Plenty of slightly older and even more look-obsessed narcissuses at STARS, gathering together for the Avenue A "AMAZON FRIDAYS" debut, a partial fundraiser for model/hostess Megan, recently saddled with hospital debts. An Untitled fashion show A featuring the work of everyone from Vivienne Westwood to John Richmond, a topless model for added punch A as a late-night divertissement. Actor/party beast David Keith clambering on top of a banquette, like a peasant storming the Bastille, bent on maximizing the available pleasure quotient. Jim Morrison rambling about the "palace of exile" over the sound system, the always affable Lissette and Willy Chirino contentedly taking in the madness, Chirino noting: "We have six kids and we don't get out much. Are clubs on South Beach always like this?" Julie Starker of the boutique Untitled, a happy refugee from England, at peace in the land of fun and sun: "It's wonderful here. In England the people don't even realize how depressed they are. There should be a revolution or something."

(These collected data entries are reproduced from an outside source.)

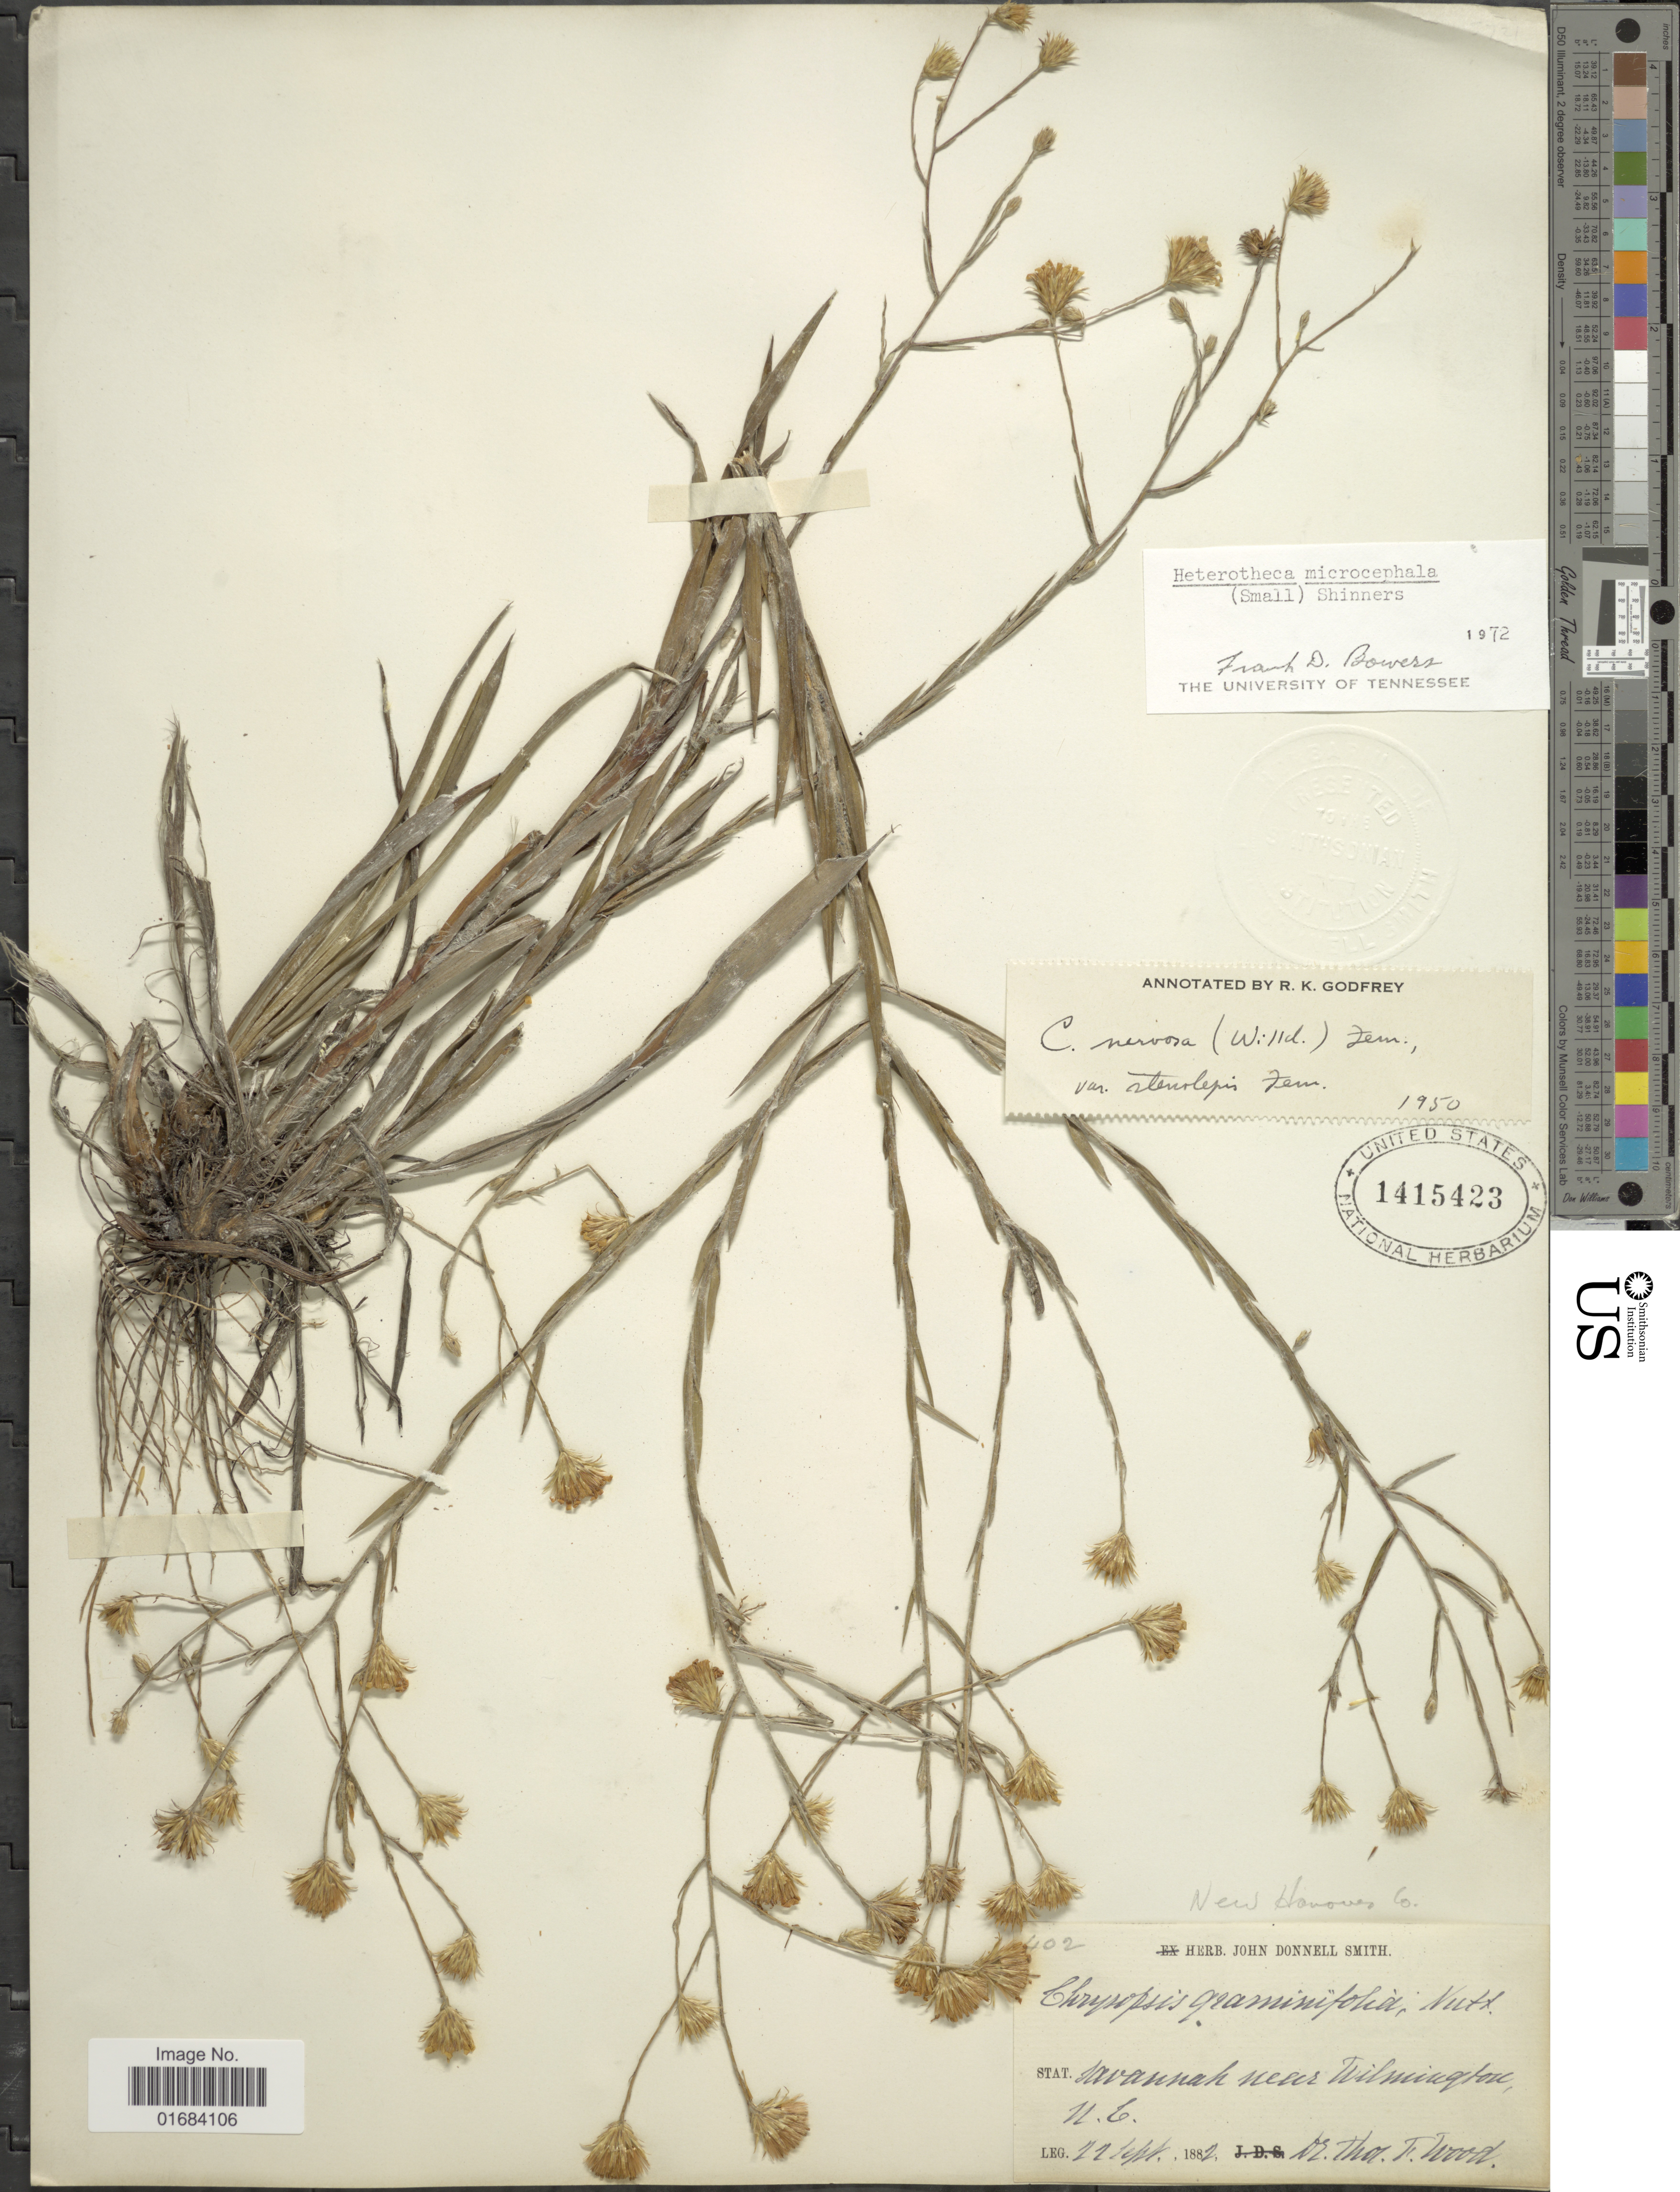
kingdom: Plantae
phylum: Tracheophyta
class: Magnoliopsida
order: Asterales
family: Asteraceae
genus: Pityopsis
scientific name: Pityopsis microcephala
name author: Small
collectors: T. F. Wood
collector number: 402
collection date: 1882-09-22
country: United States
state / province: North Carolina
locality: Savannah near Wilmington, New Hanover Co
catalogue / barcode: US 1415423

Winding down the evening with a depressing last-call drink at one club or another, graceless, wretched, totally lost. Far gone in reverie and drink, recalling a time of seeming limitlessness, when we flew on private planes and went to houses with marble bathrooms as big as our apartment. The wave of self-pity interrupted by a hissing drag queen ("That's my foot, you drunk bitch") and a club rat's uniquely Miami-style monologue, all about the angst of having it all: "Where do you go when you get in wherever you want, when you've been everywhere and done everything? I'm so bored and disgusted. It's a dark and ugly forest out here, and believe me, you have to be strong to survive.